Requests:
• A. Answer these from the blog post below, one per line:
(i) Where is the SCI conference being held this weekend?
(ii) About how long is the piece now that it has been doubled?
(iii) Whose music does the writer plan to spend more time listening to?
• B. In the blog post below, rewrite the paragraph beginning "My current thinking is" as a short bulleted list that keeps its main points.

Text provided:
........
Now I begin the second stage of my sabbatical, working on stuff back at home. It'll take me a little time to figure out exactly how I'm going to schedule this, and I have the feeling it'll be a little tricky getting this together, just in terms of navigating spaces that I want to do different kinds of things. Part of this is that I think I'm going to need to spend more days on campus than I'd like, a realization that I'm not thrilled about, but since that's where my studio is, that's where I'm going to have to work sometimes. In any case, I'm not going to worry about it too much until next Monday, after I return from the SCI conference this weekend in Iowa.

mononoke-hime

August 1 thoughts - sorry posting out of order

Posted on 2009.08.01 at 21:58
I was able to make some changes to the first part of the piece we worked through yesterday, and this is something that I am pretty sure will work well. Essentially, it's one of the things we read through on Tuesday, edited slightly to include a couple of new ideas and things that came from other sketches, plus the whole thing has been doubled to be about 4 minutes long. That's a good length for a teaser,, which is the whole premise anyway - this was never supposed to be a concert version of the piece, so this is probably about perfect. It's also a somewhat incomplete thought.
My current thinking is that this will probably be one section of the larger whole, kind of like a "movement", though of course not in the traditional sense of movements. I'm considering an idea in which I use field recordings as buffers between segments, or even across segments. However (if?) I do end up using the field recordings, I need to find some way to use them in some role other than as accompaniment - one of the thoughts was to find ways to blend those sounds with my saxophone samples somehow, so that they're essentially composite recordings, kind of like the way I combine multiple samples of the same pitch to make a composite sound. In any case, I'll have to spend some time with the recordings to figure it all out. I'll also have to spend some more time listening to music by Luc Ferrari - I love the way he uses field recordings and combines them with live players.
........
Data shown:
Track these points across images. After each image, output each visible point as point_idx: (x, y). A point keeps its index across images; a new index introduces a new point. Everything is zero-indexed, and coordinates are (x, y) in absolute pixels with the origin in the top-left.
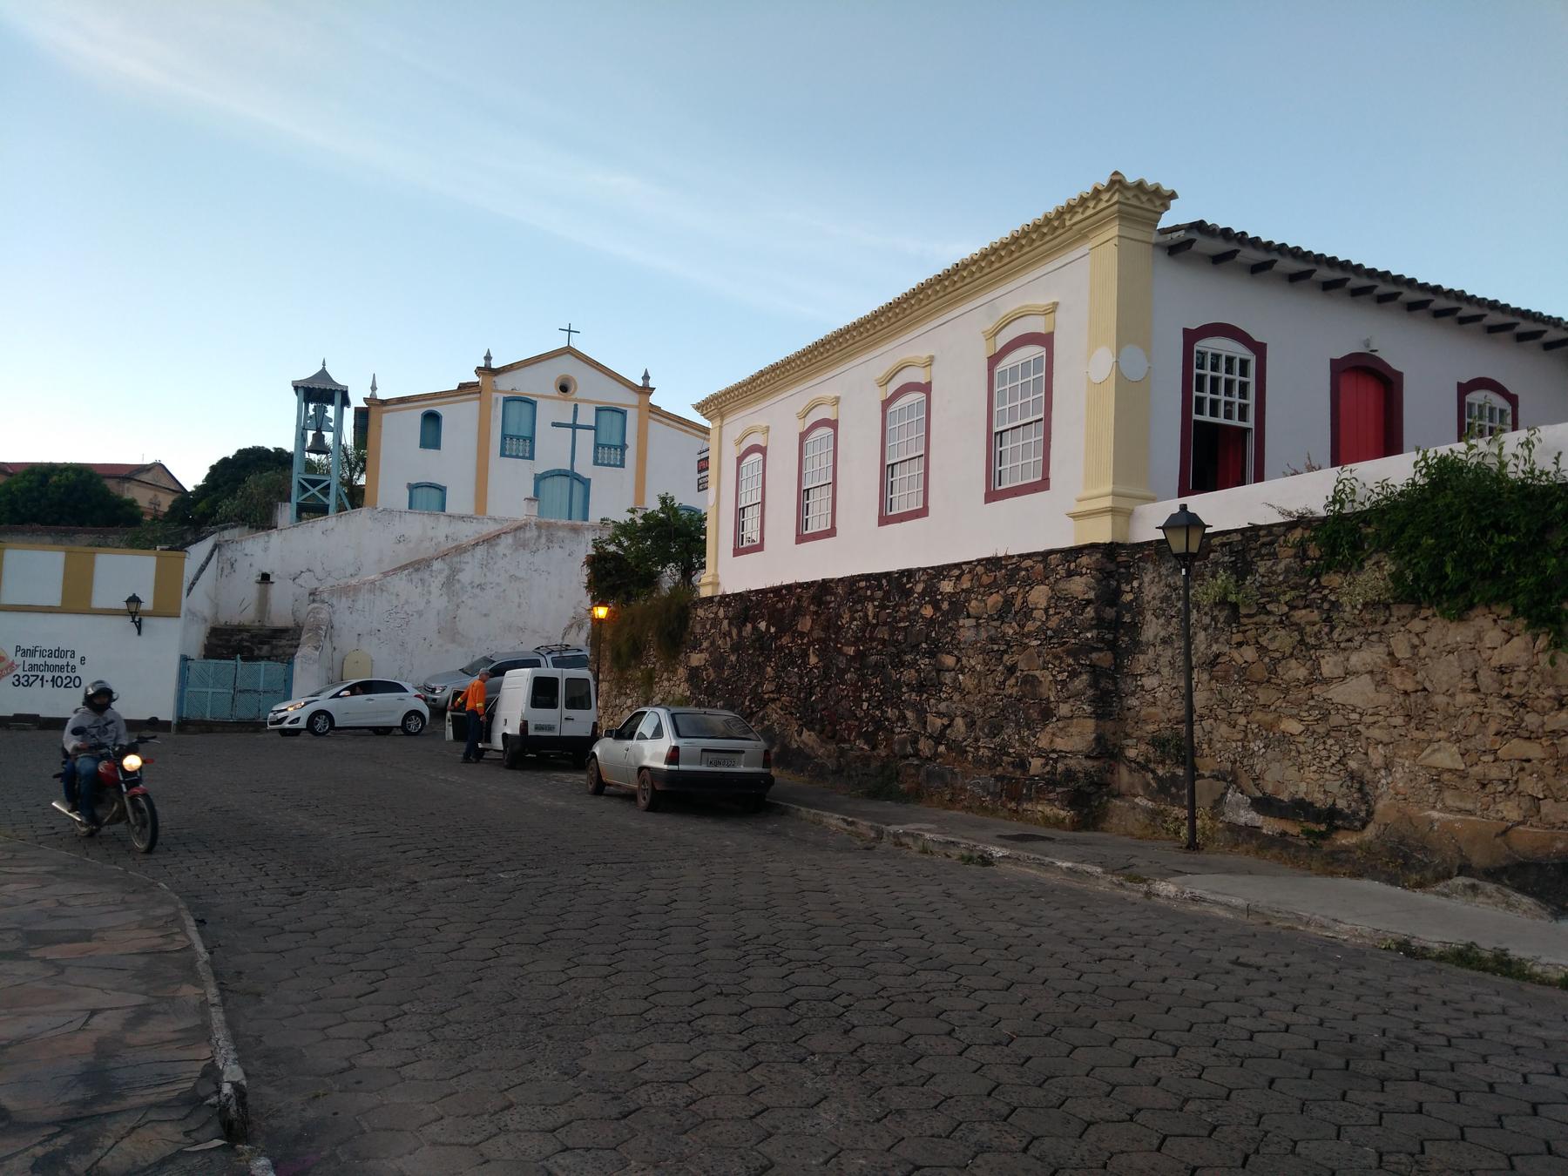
........
Solutions to each task:
• A.
(i) Iowa
(ii) About 4 minutes
(iii) Luc Ferrari's

• B.
- This will probably be one section of the larger whole, like a "movement" but not in the traditional sense.
- Field recordings might serve as buffers between segments or across them.
- If used, the field recordings should play a role other than accompaniment, possibly blended with saxophone samples into composite recordings, the way multiple samples of one pitch are combined.
- Time is needed with the recordings to work this out.
- More listening to Luc Ferrari is planned, for the way he combines field recordings with live players.